Please provide the following information when requesting support.
• Hardware (RTX 3080)
• Network Type (Classification)
• TLT Version (Configuration of the TAO Toolkit Instance
dockers: [‘nvidia/tao/tao-toolkit-tf’, ‘nvidia/tao/tao-toolkit-pyt’, ‘nvidia/tao/tao-toolkit-lm’]
format_version: 2.0
toolkit_version: 3.22.05
published_date: 05/25/2022
)
• Training spec file(model_config {
Model Architecture can be chosen from:
[‘resnet’, ‘vgg’, ‘googlenet’, ‘alexnet’]
arch: “resnet”
for resnet → n_layers can be [10, 18, 50]
n_layers: 50
use_batch_norm: True
use_bias: False
all_projections: False
use_pooling: True
retain_head: False
resize_interpolation_method: BILINEAR
image size can be “3, X, Y”, where X,Y >= 16
input_image_size: “3,2000,700”
}
train_config {
train_dataset_path: “/home/peter/TAO_toolkit/data/train”
val_dataset_path: “/home/peter/TAO_toolkit/data/val”

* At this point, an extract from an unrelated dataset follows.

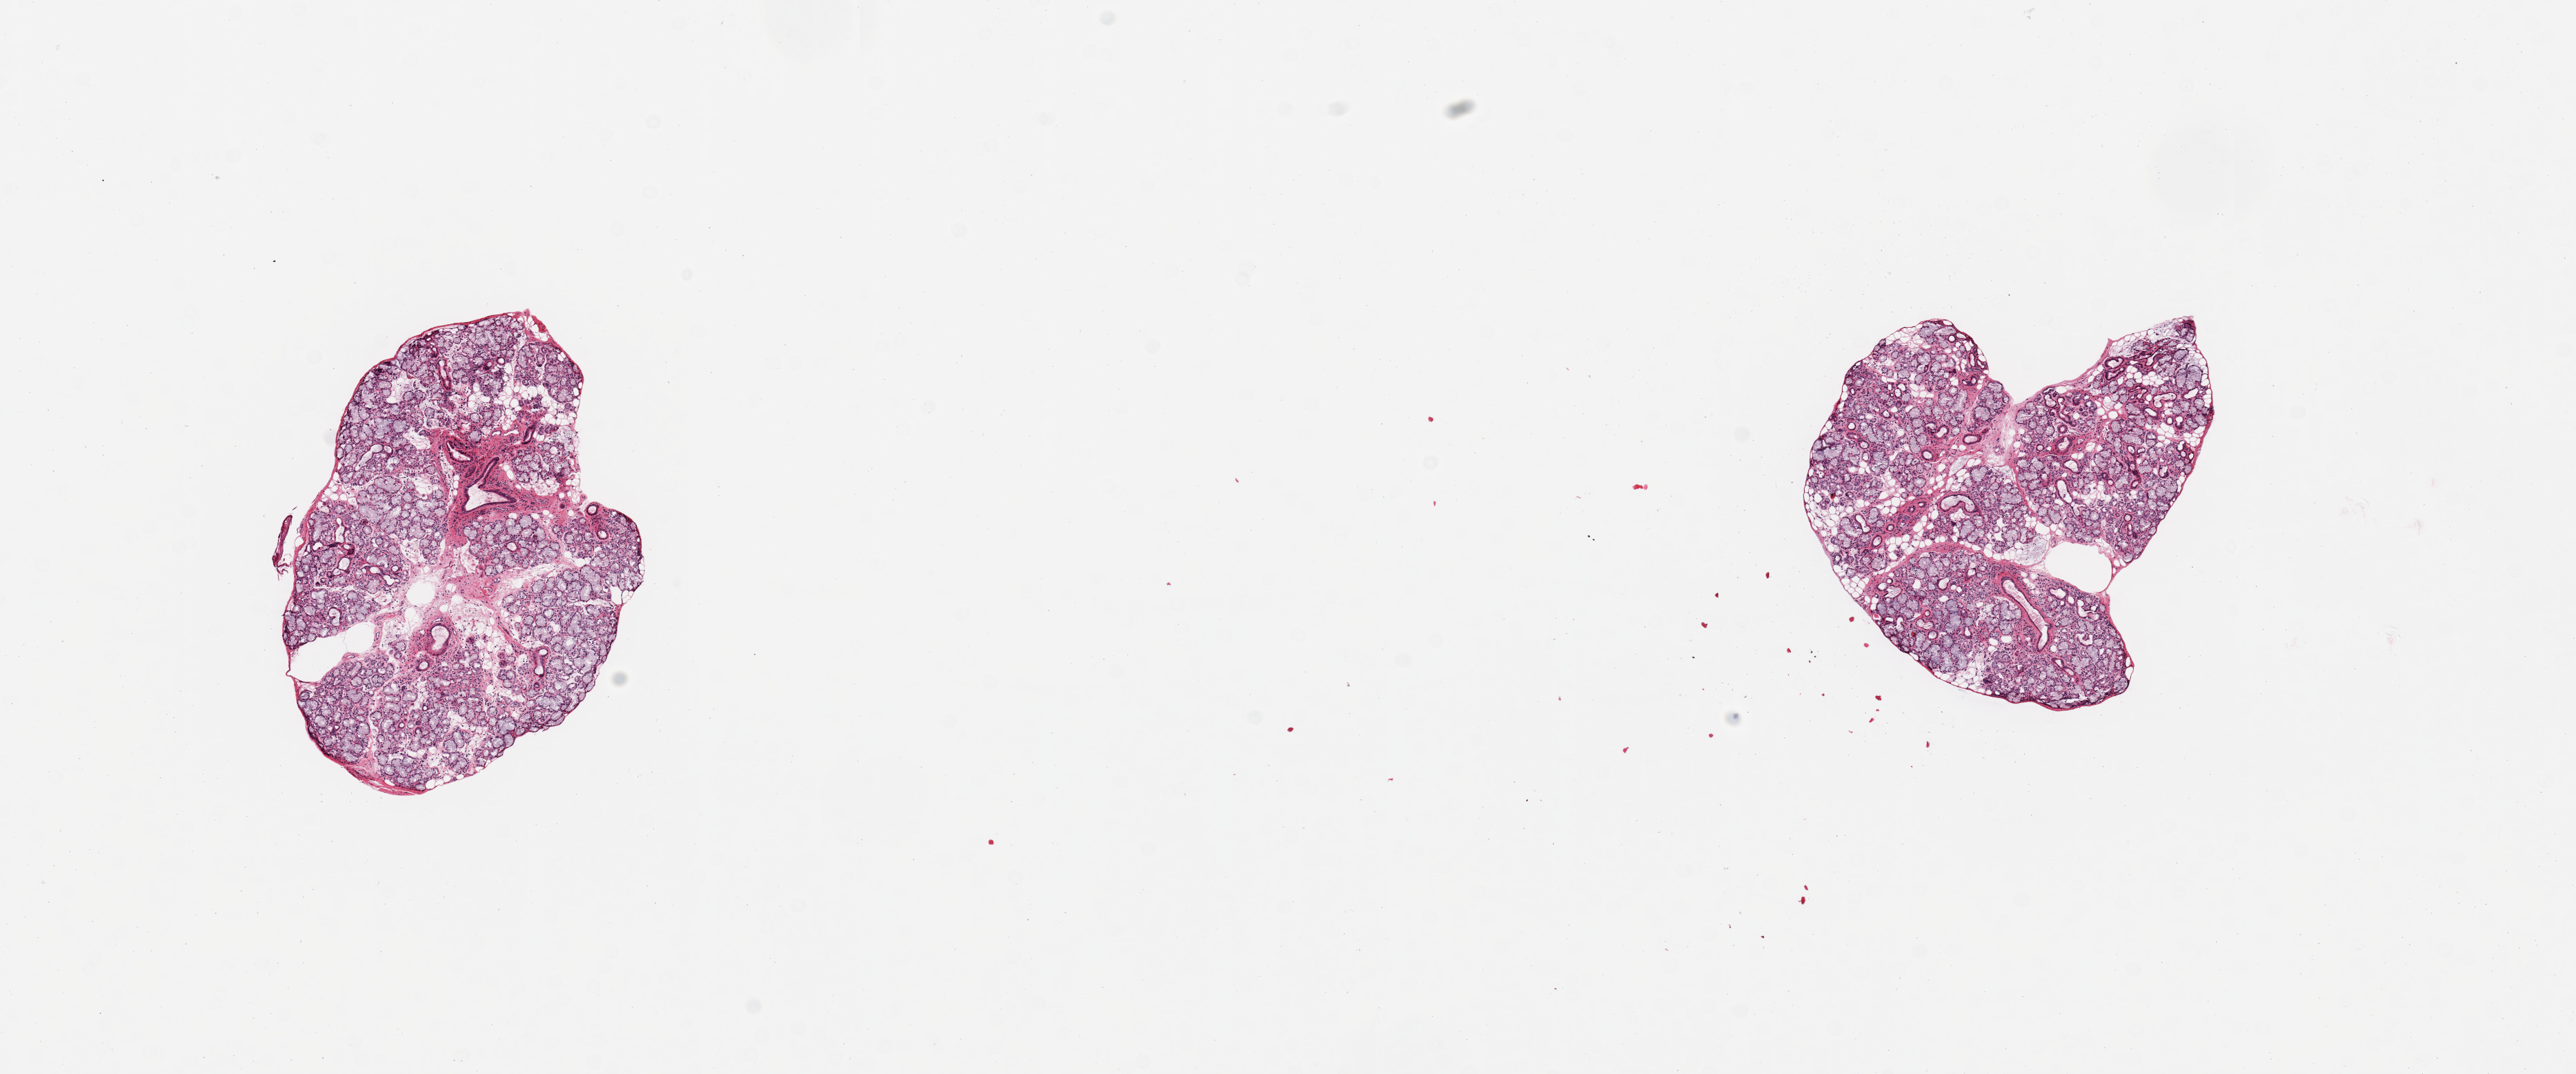
Hematoxylin and eosin (H&E) whole-slide image, shown as a low-resolution overview of the whole scanned area (about 14.8 x 6.2 mm). PAXgene-fixed, paraffin-embedded tissue. Sampled site (target tissue): minor salivary gland. Tissue donor sample. Donor sex: female.
Pathologist's review note for this sample: 2 pieces; very well dissected glands.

pretrained_model_path: “/home/peter/TAO_toolkit/models” # resnet_50 not in the right format yet
Only [‘sgd’, ‘adam’] are supported for optimizer
optimizer {
adam {
lr: 0.01
decay: 0.0
momentum: 0.9
nesterov: False
}
}
batch_size_per_gpu: 10
n_epochs: 150
Number of CPU cores for loading data
n_workers: 1
regularizer
reg_config {
# regularizer type can be “L1”, “L2” or “None”.
type: “L2”
# if the type is not “None”,
# scope can be either “Conv2D” or “Dense” or both.
scope: “Conv2D,Dense”
# 0 < weight decay < 1
weight_decay: 0.000015
}
learning_rate
lr_config {
cosine {
learning_rate: 0.03
soft_start: 0.0
}
}
enable_random_crop: True
enable_center_crop: True
enable_color_augmentation: False
mixup_alpha: 0.1
label_smoothing: 0.1
preprocess_mode: “torch”
image_mean {
key: ‘b’
value:
}
image_mean {
key: ‘g’
value:
}
image_mean {
key: ‘r’
value:
}
}
eval_config {
eval_dataset_path: “/home/peter/TAO_toolkit/data/test”
model_path: “/workspace/tao-experiments/classification/weights/resnet_50.tao”
top_k: 1
batch_size: 20
n_workers: 1
enable_center_crop: True
)
• How to reproduce the issue ? (This is for errors. Please share the command line and the detailed log here.)
Hi there.
I have seen the earlier 'tlt-prune: error and the suggested solution was to place "enc_key: ‘abcdef’ in the spec file, where ‘abcdef’ is my ngc API key. This is not mentioned in:
Image Classification — TAO Toolkit 3.22.05 documentation.
Where should this line be placed in the Training spec file(model_config file?